## Data shown
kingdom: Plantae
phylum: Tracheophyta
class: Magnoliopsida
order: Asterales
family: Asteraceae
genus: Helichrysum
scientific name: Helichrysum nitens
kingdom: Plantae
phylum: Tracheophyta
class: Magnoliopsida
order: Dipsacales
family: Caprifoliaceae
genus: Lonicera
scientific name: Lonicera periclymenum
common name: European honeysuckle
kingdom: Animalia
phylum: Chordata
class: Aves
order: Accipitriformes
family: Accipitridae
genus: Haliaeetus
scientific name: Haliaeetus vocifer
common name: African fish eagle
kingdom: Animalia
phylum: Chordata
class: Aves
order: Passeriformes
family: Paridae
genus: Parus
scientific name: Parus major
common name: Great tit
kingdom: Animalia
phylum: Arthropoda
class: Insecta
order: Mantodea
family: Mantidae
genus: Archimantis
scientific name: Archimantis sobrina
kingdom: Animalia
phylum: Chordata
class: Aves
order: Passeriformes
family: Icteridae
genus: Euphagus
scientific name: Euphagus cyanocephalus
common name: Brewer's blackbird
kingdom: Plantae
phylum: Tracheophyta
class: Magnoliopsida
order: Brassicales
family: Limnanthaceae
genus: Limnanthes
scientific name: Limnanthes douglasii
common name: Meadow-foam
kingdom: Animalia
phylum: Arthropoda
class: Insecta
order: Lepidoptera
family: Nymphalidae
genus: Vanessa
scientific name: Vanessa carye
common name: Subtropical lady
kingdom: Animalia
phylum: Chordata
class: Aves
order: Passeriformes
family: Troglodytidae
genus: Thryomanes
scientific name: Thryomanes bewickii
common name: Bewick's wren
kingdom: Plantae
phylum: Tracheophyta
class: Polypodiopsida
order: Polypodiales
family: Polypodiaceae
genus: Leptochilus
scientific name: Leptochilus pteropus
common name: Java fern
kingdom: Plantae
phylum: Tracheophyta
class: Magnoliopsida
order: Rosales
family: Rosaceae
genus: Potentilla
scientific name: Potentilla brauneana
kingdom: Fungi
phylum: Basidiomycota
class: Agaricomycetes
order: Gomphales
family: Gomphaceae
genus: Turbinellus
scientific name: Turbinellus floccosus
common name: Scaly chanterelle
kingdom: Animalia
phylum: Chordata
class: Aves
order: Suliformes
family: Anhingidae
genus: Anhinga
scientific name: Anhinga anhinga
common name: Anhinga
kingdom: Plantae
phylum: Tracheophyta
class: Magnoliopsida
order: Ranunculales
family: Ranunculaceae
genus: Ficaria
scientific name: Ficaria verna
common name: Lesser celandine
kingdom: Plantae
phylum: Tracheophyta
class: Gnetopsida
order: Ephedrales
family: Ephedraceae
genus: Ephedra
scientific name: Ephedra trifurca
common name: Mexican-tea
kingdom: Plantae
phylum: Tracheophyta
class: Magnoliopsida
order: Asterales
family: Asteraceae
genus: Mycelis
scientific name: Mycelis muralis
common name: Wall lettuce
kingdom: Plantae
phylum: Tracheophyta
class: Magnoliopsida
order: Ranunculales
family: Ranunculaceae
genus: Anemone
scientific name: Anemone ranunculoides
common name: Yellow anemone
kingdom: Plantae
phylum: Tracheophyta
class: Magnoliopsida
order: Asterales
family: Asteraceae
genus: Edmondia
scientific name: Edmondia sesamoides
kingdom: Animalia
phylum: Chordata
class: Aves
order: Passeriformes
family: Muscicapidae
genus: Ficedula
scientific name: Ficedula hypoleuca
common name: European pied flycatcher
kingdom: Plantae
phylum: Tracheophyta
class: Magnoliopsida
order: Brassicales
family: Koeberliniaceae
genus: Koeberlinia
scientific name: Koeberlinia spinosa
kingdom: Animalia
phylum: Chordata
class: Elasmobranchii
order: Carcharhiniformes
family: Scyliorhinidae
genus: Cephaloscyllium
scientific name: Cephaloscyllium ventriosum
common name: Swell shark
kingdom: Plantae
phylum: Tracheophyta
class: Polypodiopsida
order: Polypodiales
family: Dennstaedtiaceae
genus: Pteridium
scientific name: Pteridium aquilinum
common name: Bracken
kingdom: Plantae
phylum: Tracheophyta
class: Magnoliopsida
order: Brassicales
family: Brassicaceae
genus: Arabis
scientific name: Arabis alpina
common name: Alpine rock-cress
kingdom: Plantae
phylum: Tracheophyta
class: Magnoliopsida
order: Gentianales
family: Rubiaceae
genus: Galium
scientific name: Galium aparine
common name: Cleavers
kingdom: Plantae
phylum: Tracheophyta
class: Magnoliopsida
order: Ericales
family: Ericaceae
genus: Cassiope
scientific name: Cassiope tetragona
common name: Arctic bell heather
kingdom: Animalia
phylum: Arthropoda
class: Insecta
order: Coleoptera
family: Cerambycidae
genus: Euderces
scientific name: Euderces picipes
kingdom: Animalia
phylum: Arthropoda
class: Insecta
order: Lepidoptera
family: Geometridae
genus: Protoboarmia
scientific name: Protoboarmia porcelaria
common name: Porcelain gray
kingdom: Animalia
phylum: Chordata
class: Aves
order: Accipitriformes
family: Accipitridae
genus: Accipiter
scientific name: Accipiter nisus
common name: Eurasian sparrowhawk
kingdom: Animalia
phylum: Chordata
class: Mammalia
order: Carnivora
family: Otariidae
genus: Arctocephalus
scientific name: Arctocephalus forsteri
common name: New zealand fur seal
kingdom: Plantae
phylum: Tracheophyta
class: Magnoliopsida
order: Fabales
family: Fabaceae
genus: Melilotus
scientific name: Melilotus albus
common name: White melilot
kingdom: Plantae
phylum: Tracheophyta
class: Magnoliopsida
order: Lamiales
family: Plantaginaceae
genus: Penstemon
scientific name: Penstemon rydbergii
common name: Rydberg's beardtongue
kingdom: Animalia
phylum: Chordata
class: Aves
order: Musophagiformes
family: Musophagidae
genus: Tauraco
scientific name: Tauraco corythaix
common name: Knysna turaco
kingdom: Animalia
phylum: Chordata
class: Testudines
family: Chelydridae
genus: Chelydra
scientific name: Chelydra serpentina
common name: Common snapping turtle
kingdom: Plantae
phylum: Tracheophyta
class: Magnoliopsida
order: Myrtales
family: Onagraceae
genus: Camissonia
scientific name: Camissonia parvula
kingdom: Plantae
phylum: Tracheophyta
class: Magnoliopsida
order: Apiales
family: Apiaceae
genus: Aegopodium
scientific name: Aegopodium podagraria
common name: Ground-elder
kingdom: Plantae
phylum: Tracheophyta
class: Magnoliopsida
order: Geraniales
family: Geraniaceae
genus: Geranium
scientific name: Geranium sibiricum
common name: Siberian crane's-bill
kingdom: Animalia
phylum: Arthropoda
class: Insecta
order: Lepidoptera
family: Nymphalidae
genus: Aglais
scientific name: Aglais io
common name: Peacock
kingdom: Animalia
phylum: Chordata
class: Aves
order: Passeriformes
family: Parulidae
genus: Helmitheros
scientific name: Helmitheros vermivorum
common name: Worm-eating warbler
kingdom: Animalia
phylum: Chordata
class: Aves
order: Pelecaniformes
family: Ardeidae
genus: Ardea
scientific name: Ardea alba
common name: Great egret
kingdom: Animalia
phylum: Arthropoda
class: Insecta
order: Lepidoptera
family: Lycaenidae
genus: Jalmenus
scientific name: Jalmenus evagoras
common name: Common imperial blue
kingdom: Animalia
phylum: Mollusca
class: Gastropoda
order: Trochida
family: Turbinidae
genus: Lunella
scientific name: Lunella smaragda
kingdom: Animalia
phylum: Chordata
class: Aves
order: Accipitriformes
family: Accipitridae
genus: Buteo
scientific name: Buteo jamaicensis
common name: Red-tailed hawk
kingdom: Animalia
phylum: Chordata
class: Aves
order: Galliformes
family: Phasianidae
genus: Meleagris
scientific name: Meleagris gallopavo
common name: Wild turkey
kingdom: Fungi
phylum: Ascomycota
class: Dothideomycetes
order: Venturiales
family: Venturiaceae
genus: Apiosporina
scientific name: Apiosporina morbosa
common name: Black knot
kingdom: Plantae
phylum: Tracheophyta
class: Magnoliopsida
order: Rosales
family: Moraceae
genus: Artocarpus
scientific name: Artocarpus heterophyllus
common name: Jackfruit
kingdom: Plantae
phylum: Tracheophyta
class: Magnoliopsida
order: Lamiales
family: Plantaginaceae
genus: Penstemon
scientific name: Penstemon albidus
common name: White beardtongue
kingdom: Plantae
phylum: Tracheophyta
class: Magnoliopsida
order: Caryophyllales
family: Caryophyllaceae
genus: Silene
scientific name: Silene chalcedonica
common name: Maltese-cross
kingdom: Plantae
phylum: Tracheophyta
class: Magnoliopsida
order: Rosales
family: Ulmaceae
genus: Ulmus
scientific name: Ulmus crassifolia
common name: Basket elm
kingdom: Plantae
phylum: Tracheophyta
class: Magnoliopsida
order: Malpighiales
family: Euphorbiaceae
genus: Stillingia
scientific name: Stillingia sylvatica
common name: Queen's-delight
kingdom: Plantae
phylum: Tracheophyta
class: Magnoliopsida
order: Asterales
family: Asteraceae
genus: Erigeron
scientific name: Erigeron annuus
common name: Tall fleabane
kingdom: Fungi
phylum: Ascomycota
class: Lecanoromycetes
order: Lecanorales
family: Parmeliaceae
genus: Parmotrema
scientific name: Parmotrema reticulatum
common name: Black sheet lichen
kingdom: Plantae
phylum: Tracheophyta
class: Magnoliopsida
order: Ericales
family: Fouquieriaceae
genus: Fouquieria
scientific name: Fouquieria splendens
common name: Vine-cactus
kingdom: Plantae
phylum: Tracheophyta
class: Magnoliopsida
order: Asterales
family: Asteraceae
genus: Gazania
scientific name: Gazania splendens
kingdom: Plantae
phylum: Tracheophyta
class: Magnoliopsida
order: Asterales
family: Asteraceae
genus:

## Exercise
Write out again the lines of the listing above, starting from its first line and stopping after the line that contains "family: Troglodytidae". Keep every line exactly as it appears.

## Result of this task
kingdom: Plantae
phylum: Tracheophyta
class: Magnoliopsida
order: Asterales
family: Asteraceae
genus: Helichrysum
scientific name: Helichrysum nitens
kingdom: Plantae
phylum: Tracheophyta
class: Magnoliopsida
order: Dipsacales
family: Caprifoliaceae
genus: Lonicera
scientific name: Lonicera periclymenum
common name: European honeysuckle
kingdom: Animalia
phylum: Chordata
class: Aves
order: Accipitriformes
family: Accipitridae
genus: Haliaeetus
scientific name: Haliaeetus vocifer
common name: African fish eagle
kingdom: Animalia
phylum: Chordata
class: Aves
order: Passeriformes
family: Paridae
genus: Parus
scientific name: Parus major
common name: Great tit
kingdom: Animalia
phylum: Arthropoda
class: Insecta
order: Mantodea
family: Mantidae
genus: Archimantis
scientific name: Archimantis sobrina
kingdom: Animalia
phylum: Chordata
class: Aves
order: Passeriformes
family: Icteridae
genus: Euphagus
scientific name: Euphagus cyanocephalus
common name: Brewer's blackbird
kingdom: Plantae
phylum: Tracheophyta
class: Magnoliopsida
order: Brassicales
family: Limnanthaceae
genus: Limnanthes
scientific name: Limnanthes douglasii
common name: Meadow-foam
kingdom: Animalia
phylum: Arthropoda
class: Insecta
order: Lepidoptera
family: Nymphalidae
genus: Vanessa
scientific name: Vanessa carye
common name: Subtropical lady
kingdom: Animalia
phylum: Chordata
class: Aves
order: Passeriformes
family: Troglodytidae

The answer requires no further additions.